ASSIGNMENT | Among the lines below, keep only those from the one containing "root of tail: (507, 21)" through the one containing "left hip: (450, 304)", and reproduce them exactly.

====================

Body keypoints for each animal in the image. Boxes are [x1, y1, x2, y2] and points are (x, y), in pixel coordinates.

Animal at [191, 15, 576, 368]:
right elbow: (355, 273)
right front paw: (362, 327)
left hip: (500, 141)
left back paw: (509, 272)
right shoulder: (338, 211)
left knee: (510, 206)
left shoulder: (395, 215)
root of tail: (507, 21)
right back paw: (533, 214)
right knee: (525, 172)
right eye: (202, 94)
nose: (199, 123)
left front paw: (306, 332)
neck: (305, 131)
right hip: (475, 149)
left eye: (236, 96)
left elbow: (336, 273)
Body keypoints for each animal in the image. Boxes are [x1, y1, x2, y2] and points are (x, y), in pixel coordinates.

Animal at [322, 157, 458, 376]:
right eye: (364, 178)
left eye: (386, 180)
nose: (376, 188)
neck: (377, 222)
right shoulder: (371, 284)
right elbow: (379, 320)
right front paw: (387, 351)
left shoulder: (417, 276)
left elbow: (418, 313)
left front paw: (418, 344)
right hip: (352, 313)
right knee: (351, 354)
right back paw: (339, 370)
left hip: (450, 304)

====================

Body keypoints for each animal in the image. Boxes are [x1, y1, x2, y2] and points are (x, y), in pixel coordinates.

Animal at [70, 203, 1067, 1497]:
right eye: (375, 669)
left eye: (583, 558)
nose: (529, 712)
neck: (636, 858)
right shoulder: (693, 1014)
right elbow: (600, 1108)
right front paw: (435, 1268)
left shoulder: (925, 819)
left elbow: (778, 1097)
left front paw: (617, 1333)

====================

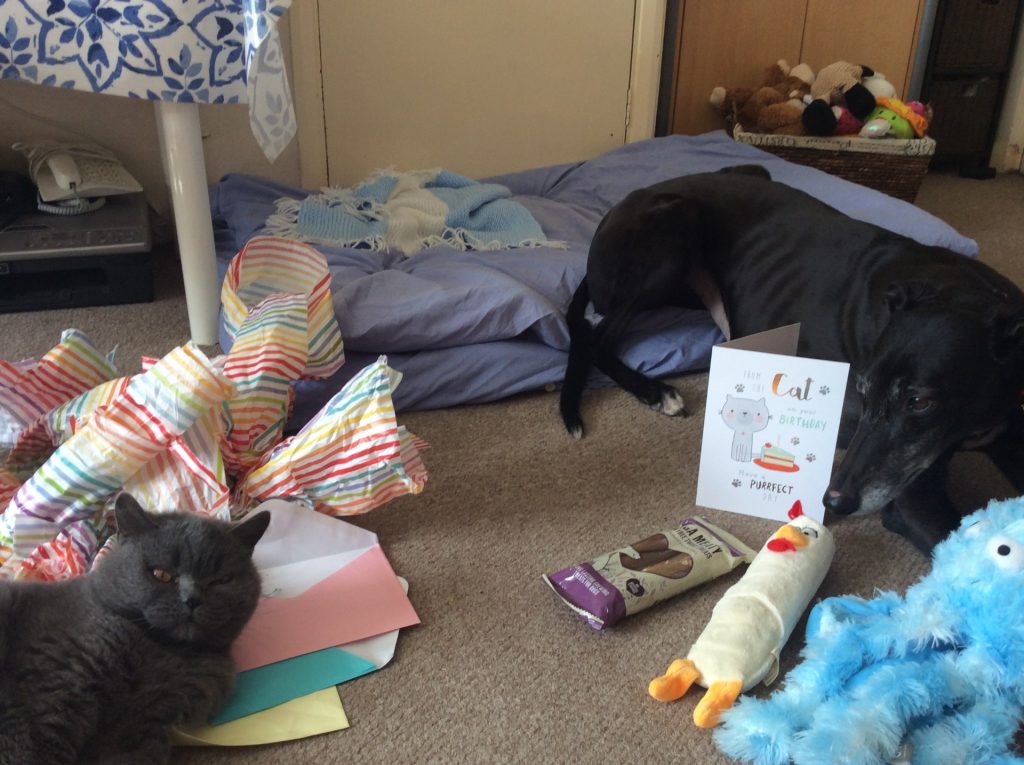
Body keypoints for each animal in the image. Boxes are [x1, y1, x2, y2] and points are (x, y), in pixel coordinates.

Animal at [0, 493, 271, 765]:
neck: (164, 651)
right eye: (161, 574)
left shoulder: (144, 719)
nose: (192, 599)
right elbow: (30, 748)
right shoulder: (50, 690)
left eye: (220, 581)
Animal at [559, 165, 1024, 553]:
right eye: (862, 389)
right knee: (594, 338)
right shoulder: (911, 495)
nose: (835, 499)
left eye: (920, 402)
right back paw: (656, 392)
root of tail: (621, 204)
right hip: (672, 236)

====================

THE COMPLETED TASK |
root of tail: (507, 21)
right back paw: (533, 214)
right knee: (525, 172)
right eye: (202, 94)
nose: (199, 123)
left front paw: (306, 332)
neck: (305, 131)
right hip: (475, 149)
left eye: (236, 96)
left elbow: (336, 273)
Body keypoints for each animal in the image. Boxes are [x1, y1, x2, y2] and points are (x, y), in pixel coordinates.

Animal at [322, 157, 458, 376]:
right eye: (364, 178)
left eye: (386, 180)
nose: (376, 188)
neck: (377, 222)
right shoulder: (371, 284)
right elbow: (379, 320)
right front paw: (387, 351)
left shoulder: (417, 276)
left elbow: (418, 313)
left front paw: (418, 344)
right hip: (352, 313)
right knee: (351, 354)
right back paw: (339, 370)
left hip: (450, 304)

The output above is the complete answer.